Kenney Jones was soon behind the drum kit, and while he had skills and pedigree, he lacked charisma and The Who were irrevocably a different band. While I could enjoy You Better You Bet, it took me years to realize that Face Dances is one of the best pop albums of the 80's. I think I considered seeing The Who at Shea Stadium in 1982, but it was probably too expensive and I was slightly disturbed at the idea of my heroes The Clash as an opening act, especially so shortly after they had ruled the stage at Bond's. Then The Who officially broke up for the first time and I spent the rest of the decade seeing Elvis Costello, Talking Heads, PiL, Dead Boys, Beastie Boys, Bad Brains, Gang of Four, Pere Ubu, Bob Marley, David Bowie, etc., etc. So I never saw The Who in the 80's - and I'm OK with that. 

I could go on, describing endless reunions, retirements and special appearances, but if it wasn't already over, the death of John Entwistle in 2002 sealed The Who's fate as a performing entity. They could no longer claim much more than a shadow's connection to their glory days. Even with the release of the terrific Endless Wire in 2006, which I played incessantly for several months, I felt no pull to see them live. Mounting their stadium tours left them too beholden to a past they could only hint at and I wasn't interested in watching them try. Daltrey and Townsend play Endless Wire at The Beacon? Two still-vital creative artists performing new songs? Sign me up. 

So I'm OK with never seeing The Who, or the Stones or Pink Floyd, to name a couple of other bands who have toured as a simulacrum of themselves. It's the same for me as Hendrix, The Doors, or The Beatles. I can accept that the time-space continuum just did not make it possible and I'm just too into the music to suspend disbelief that what I would be hearing could live up to the remarkable legacies of these bands.
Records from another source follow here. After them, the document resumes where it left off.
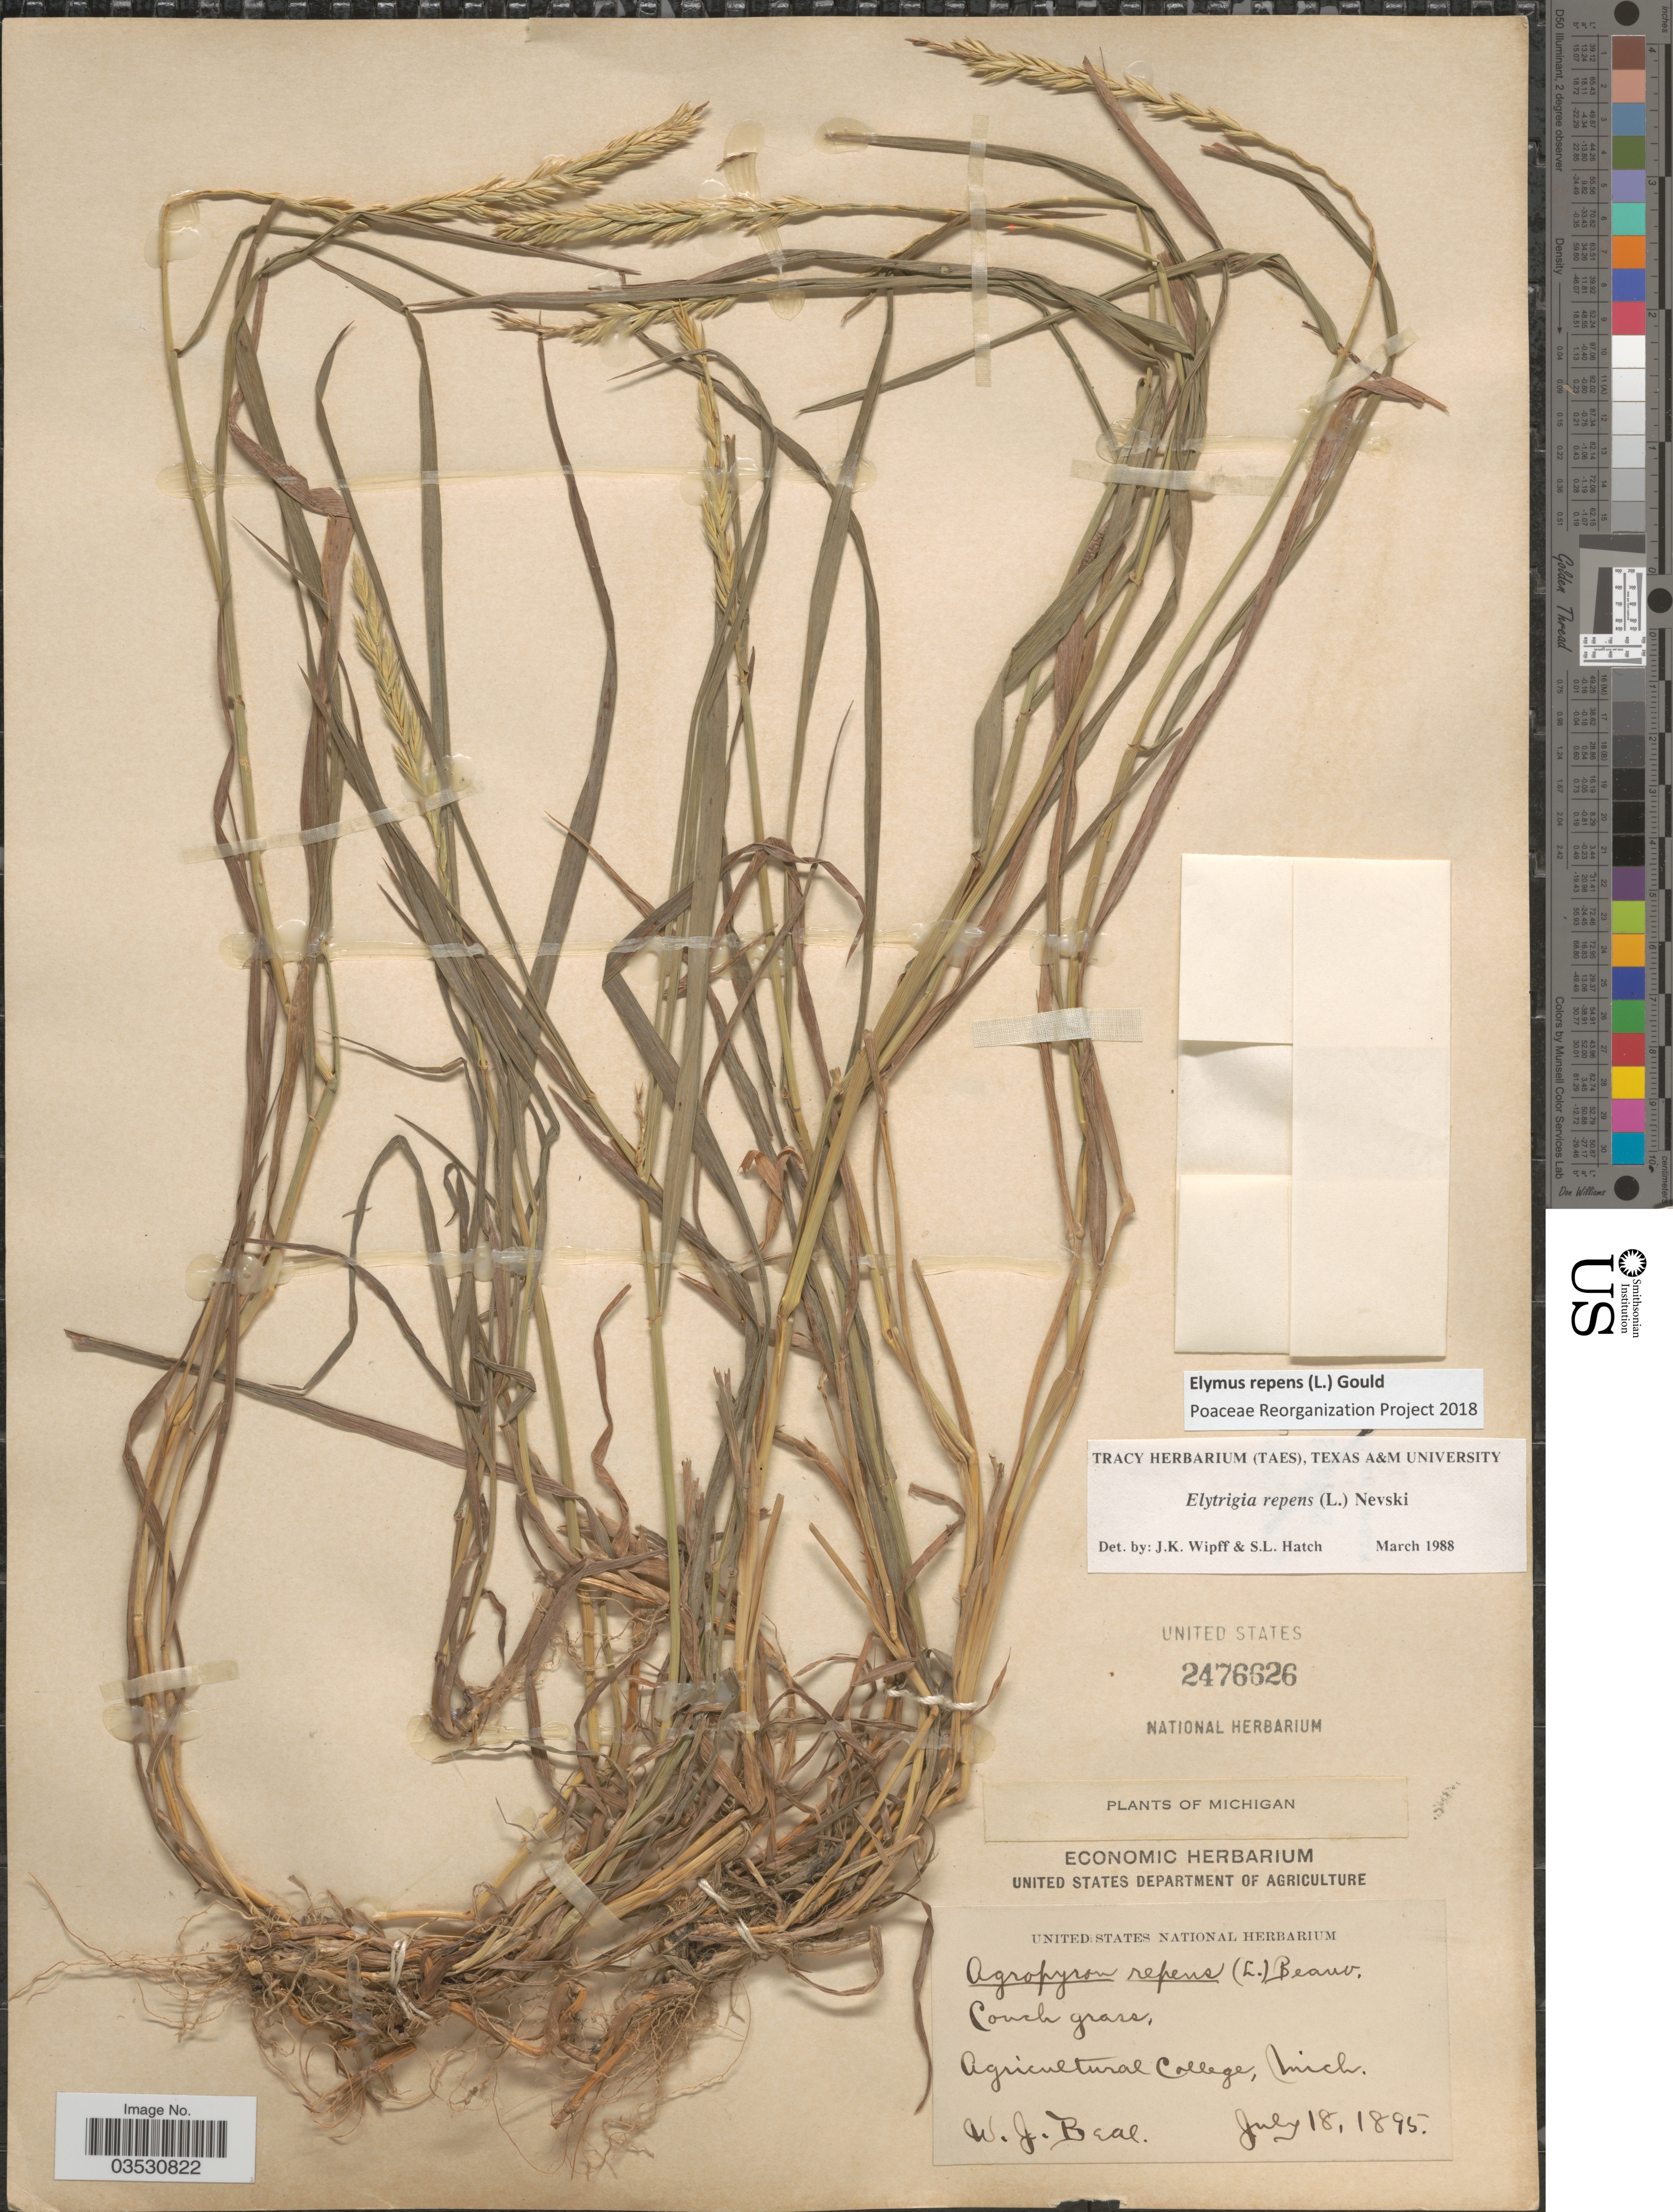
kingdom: Plantae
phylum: Tracheophyta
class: Liliopsida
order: Poales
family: Poaceae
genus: Elymus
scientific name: Elymus repens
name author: (L.) Gould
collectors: W. J. Beal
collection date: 1895-07-18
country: United States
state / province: Michigan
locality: Agricultural College.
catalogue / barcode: US 2476626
In the case of The Replacements, I was lucky enough to see them in their heyday, at The Ritz, and it was just as great as you can imagine. While I would love to see Paul Westerberg perform some of his most recent material (which is getting less recent all the time, dude), I didn't want to mess with my memories. Based on some of his remarks at ending the current reunion run, which only featured 50% of the original band, I think Westerberg may feel similarly.

All the above is not even to mention the need to husband the limited resources - of both time and money - I have to see shows. For the cost of one ticket to see Clapton on his 70th birthday, I can have infinitely more satisfying experiences seeing Matthew E. White, Father John Misty, Kate Tempest, Natalie Prass and Holly Miranda - and that's just this year alone. The time is now for these artists, not in the past.